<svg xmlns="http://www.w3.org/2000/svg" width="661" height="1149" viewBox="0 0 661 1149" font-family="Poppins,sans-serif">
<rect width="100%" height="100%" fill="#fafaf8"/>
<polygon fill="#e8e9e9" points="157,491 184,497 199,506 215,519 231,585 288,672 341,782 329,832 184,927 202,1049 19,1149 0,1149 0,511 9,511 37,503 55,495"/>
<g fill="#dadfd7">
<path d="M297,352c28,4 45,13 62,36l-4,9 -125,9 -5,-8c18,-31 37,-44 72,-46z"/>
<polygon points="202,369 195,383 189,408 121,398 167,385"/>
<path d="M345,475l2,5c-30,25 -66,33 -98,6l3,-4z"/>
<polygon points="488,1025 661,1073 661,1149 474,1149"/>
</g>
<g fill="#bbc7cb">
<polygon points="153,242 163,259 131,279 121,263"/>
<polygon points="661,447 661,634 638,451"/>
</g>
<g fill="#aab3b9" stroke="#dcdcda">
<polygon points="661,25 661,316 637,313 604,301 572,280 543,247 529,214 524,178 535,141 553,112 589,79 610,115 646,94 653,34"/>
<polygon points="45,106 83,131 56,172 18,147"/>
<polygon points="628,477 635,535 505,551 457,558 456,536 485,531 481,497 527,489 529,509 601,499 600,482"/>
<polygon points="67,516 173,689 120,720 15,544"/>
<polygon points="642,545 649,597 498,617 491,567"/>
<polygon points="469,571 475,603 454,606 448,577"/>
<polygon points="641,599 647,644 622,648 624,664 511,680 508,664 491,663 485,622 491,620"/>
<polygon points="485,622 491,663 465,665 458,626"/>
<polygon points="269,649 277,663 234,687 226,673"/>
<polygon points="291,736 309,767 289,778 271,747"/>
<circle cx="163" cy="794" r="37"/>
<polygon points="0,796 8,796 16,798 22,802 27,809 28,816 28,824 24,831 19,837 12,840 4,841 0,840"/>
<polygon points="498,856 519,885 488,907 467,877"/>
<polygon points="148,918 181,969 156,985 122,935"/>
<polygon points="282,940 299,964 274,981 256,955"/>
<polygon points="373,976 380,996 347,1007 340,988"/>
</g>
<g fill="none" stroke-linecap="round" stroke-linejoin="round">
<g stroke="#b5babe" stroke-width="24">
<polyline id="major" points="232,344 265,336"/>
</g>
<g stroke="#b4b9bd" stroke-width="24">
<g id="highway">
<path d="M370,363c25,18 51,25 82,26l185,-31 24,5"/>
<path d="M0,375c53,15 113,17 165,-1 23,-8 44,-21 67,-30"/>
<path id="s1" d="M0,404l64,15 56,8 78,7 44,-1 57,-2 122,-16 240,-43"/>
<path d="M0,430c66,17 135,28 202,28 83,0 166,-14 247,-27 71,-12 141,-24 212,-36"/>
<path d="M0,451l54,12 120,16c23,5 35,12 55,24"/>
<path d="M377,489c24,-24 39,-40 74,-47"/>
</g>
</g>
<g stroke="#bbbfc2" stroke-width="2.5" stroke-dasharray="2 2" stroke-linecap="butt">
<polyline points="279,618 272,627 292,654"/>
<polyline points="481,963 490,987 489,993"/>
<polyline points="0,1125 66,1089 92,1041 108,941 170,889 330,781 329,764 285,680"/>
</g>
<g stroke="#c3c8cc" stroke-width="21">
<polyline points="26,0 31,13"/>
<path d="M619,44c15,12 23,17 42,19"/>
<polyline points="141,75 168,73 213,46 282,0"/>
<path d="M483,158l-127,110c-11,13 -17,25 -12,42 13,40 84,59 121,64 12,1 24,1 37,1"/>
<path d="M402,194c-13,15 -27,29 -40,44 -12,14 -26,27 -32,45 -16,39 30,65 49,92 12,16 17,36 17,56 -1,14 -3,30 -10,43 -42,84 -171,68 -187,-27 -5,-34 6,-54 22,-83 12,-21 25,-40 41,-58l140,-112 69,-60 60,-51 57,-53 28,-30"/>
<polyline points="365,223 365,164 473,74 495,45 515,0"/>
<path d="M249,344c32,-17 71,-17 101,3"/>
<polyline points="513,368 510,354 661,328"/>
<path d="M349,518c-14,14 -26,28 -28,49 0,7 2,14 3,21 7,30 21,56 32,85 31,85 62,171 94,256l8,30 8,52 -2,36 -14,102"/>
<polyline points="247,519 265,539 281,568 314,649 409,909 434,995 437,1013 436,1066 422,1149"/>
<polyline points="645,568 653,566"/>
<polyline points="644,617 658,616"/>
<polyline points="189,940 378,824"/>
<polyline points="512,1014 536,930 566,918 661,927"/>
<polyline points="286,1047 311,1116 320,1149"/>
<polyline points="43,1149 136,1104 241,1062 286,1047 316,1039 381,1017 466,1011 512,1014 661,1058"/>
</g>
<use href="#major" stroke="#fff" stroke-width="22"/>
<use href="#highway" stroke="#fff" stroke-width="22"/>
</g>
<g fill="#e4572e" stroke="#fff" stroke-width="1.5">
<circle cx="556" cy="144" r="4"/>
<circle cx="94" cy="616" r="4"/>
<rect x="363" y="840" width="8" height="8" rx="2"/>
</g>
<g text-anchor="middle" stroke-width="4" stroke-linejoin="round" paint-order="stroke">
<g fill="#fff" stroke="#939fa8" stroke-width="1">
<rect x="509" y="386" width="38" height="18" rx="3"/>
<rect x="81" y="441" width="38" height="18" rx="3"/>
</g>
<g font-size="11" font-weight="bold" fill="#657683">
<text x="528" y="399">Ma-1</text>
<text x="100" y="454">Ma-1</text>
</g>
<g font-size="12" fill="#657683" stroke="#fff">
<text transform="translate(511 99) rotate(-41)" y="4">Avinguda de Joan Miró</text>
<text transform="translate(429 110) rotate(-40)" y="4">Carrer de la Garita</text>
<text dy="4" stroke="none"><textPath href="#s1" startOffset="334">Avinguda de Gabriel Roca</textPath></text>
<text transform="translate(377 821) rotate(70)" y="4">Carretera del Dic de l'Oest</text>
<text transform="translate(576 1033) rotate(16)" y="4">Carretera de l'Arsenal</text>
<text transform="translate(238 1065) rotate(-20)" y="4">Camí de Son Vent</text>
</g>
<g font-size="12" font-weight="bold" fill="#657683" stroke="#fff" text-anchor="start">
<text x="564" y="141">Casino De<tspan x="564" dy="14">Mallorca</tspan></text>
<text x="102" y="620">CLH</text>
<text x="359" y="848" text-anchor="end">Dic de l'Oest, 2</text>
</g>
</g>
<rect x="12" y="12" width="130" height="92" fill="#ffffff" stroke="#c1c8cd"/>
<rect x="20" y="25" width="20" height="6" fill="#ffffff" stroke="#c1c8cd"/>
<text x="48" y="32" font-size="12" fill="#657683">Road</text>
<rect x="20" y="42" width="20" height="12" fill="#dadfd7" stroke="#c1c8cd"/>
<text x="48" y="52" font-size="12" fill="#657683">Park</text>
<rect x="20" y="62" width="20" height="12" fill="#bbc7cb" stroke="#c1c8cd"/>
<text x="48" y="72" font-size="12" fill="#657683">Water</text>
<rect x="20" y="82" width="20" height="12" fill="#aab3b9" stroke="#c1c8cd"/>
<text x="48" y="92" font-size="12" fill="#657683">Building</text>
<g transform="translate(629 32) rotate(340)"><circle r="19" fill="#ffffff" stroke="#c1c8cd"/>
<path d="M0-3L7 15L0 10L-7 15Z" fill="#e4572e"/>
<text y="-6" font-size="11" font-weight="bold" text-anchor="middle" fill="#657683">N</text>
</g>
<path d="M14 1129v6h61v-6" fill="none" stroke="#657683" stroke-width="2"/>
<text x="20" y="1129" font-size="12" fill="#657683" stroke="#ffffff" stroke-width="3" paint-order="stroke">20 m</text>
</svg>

• • •

Repeat, word for word, all the lines above.

<svg xmlns="http://www.w3.org/2000/svg" width="661" height="1149" viewBox="0 0 661 1149" font-family="Poppins,sans-serif">
<rect width="100%" height="100%" fill="#fafaf8"/>
<polygon fill="#e8e9e9" points="157,491 184,497 199,506 215,519 231,585 288,672 341,782 329,832 184,927 202,1049 19,1149 0,1149 0,511 9,511 37,503 55,495"/>
<g fill="#dadfd7">
<path d="M297,352c28,4 45,13 62,36l-4,9 -125,9 -5,-8c18,-31 37,-44 72,-46z"/>
<polygon points="202,369 195,383 189,408 121,398 167,385"/>
<path d="M345,475l2,5c-30,25 -66,33 -98,6l3,-4z"/>
<polygon points="488,1025 661,1073 661,1149 474,1149"/>
</g>
<g fill="#bbc7cb">
<polygon points="153,242 163,259 131,279 121,263"/>
<polygon points="661,447 661,634 638,451"/>
</g>
<g fill="#aab3b9" stroke="#dcdcda">
<polygon points="661,25 661,316 637,313 604,301 572,280 543,247 529,214 524,178 535,141 553,112 589,79 610,115 646,94 653,34"/>
<polygon points="45,106 83,131 56,172 18,147"/>
<polygon points="628,477 635,535 505,551 457,558 456,536 485,531 481,497 527,489 529,509 601,499 600,482"/>
<polygon points="67,516 173,689 120,720 15,544"/>
<polygon points="642,545 649,597 498,617 491,567"/>
<polygon points="469,571 475,603 454,606 448,577"/>
<polygon points="641,599 647,644 622,648 624,664 511,680 508,664 491,663 485,622 491,620"/>
<polygon points="485,622 491,663 465,665 458,626"/>
<polygon points="269,649 277,663 234,687 226,673"/>
<polygon points="291,736 309,767 289,778 271,747"/>
<circle cx="163" cy="794" r="37"/>
<polygon points="0,796 8,796 16,798 22,802 27,809 28,816 28,824 24,831 19,837 12,840 4,841 0,840"/>
<polygon points="498,856 519,885 488,907 467,877"/>
<polygon points="148,918 181,969 156,985 122,935"/>
<polygon points="282,940 299,964 274,981 256,955"/>
<polygon points="373,976 380,996 347,1007 340,988"/>
</g>
<g fill="none" stroke-linecap="round" stroke-linejoin="round">
<g stroke="#b5babe" stroke-width="24">
<polyline id="major" points="232,344 265,336"/>
</g>
<g stroke="#b4b9bd" stroke-width="24">
<g id="highway">
<path d="M370,363c25,18 51,25 82,26l185,-31 24,5"/>
<path d="M0,375c53,15 113,17 165,-1 23,-8 44,-21 67,-30"/>
<path id="s1" d="M0,404l64,15 56,8 78,7 44,-1 57,-2 122,-16 240,-43"/>
<path d="M0,430c66,17 135,28 202,28 83,0 166,-14 247,-27 71,-12 141,-24 212,-36"/>
<path d="M0,451l54,12 120,16c23,5 35,12 55,24"/>
<path d="M377,489c24,-24 39,-40 74,-47"/>
</g>
</g>
<g stroke="#bbbfc2" stroke-width="2.5" stroke-dasharray="2 2" stroke-linecap="butt">
<polyline points="279,618 272,627 292,654"/>
<polyline points="481,963 490,987 489,993"/>
<polyline points="0,1125 66,1089 92,1041 108,941 170,889 330,781 329,764 285,680"/>
</g>
<g stroke="#c3c8cc" stroke-width="21">
<polyline points="26,0 31,13"/>
<path d="M619,44c15,12 23,17 42,19"/>
<polyline points="141,75 168,73 213,46 282,0"/>
<path d="M483,158l-127,110c-11,13 -17,25 -12,42 13,40 84,59 121,64 12,1 24,1 37,1"/>
<path d="M402,194c-13,15 -27,29 -40,44 -12,14 -26,27 -32,45 -16,39 30,65 49,92 12,16 17,36 17,56 -1,14 -3,30 -10,43 -42,84 -171,68 -187,-27 -5,-34 6,-54 22,-83 12,-21 25,-40 41,-58l140,-112 69,-60 60,-51 57,-53 28,-30"/>
<polyline points="365,223 365,164 473,74 495,45 515,0"/>
<path d="M249,344c32,-17 71,-17 101,3"/>
<polyline points="513,368 510,354 661,328"/>
<path d="M349,518c-14,14 -26,28 -28,49 0,7 2,14 3,21 7,30 21,56 32,85 31,85 62,171 94,256l8,30 8,52 -2,36 -14,102"/>
<polyline points="247,519 265,539 281,568 314,649 409,909 434,995 437,1013 436,1066 422,1149"/>
<polyline points="645,568 653,566"/>
<polyline points="644,617 658,616"/>
<polyline points="189,940 378,824"/>
<polyline points="512,1014 536,930 566,918 661,927"/>
<polyline points="286,1047 311,1116 320,1149"/>
<polyline points="43,1149 136,1104 241,1062 286,1047 316,1039 381,1017 466,1011 512,1014 661,1058"/>
</g>
<use href="#major" stroke="#fff" stroke-width="22"/>
<use href="#highway" stroke="#fff" stroke-width="22"/>
</g>
<g fill="#e4572e" stroke="#fff" stroke-width="1.5">
<circle cx="556" cy="144" r="4"/>
<circle cx="94" cy="616" r="4"/>
<rect x="363" y="840" width="8" height="8" rx="2"/>
</g>
<g text-anchor="middle" stroke-width="4" stroke-linejoin="round" paint-order="stroke">
<g fill="#fff" stroke="#939fa8" stroke-width="1">
<rect x="509" y="386" width="38" height="18" rx="3"/>
<rect x="81" y="441" width="38" height="18" rx="3"/>
</g>
<g font-size="11" font-weight="bold" fill="#657683">
<text x="528" y="399">Ma-1</text>
<text x="100" y="454">Ma-1</text>
</g>
<g font-size="12" fill="#657683" stroke="#fff">
<text transform="translate(511 99) rotate(-41)" y="4">Avinguda de Joan Miró</text>
<text transform="translate(429 110) rotate(-40)" y="4">Carrer de la Garita</text>
<text dy="4" stroke="none"><textPath href="#s1" startOffset="334">Avinguda de Gabriel Roca</textPath></text>
<text transform="translate(377 821) rotate(70)" y="4">Carretera del Dic de l'Oest</text>
<text transform="translate(576 1033) rotate(16)" y="4">Carretera de l'Arsenal</text>
<text transform="translate(238 1065) rotate(-20)" y="4">Camí de Son Vent</text>
</g>
<g font-size="12" font-weight="bold" fill="#657683" stroke="#fff" text-anchor="start">
<text x="564" y="141">Casino De<tspan x="564" dy="14">Mallorca</tspan></text>
<text x="102" y="620">CLH</text>
<text x="359" y="848" text-anchor="end">Dic de l'Oest, 2</text>
</g>
</g>
<rect x="12" y="12" width="130" height="92" fill="#ffffff" stroke="#c1c8cd"/>
<rect x="20" y="25" width="20" height="6" fill="#ffffff" stroke="#c1c8cd"/>
<text x="48" y="32" font-size="12" fill="#657683">Road</text>
<rect x="20" y="42" width="20" height="12" fill="#dadfd7" stroke="#c1c8cd"/>
<text x="48" y="52" font-size="12" fill="#657683">Park</text>
<rect x="20" y="62" width="20" height="12" fill="#bbc7cb" stroke="#c1c8cd"/>
<text x="48" y="72" font-size="12" fill="#657683">Water</text>
<rect x="20" y="82" width="20" height="12" fill="#aab3b9" stroke="#c1c8cd"/>
<text x="48" y="92" font-size="12" fill="#657683">Building</text>
<g transform="translate(629 32) rotate(340)"><circle r="19" fill="#ffffff" stroke="#c1c8cd"/>
<path d="M0-3L7 15L0 10L-7 15Z" fill="#e4572e"/>
<text y="-6" font-size="11" font-weight="bold" text-anchor="middle" fill="#657683">N</text>
</g>
<path d="M14 1129v6h61v-6" fill="none" stroke="#657683" stroke-width="2"/>
<text x="20" y="1129" font-size="12" fill="#657683" stroke="#ffffff" stroke-width="3" paint-order="stroke">20 m</text>
</svg>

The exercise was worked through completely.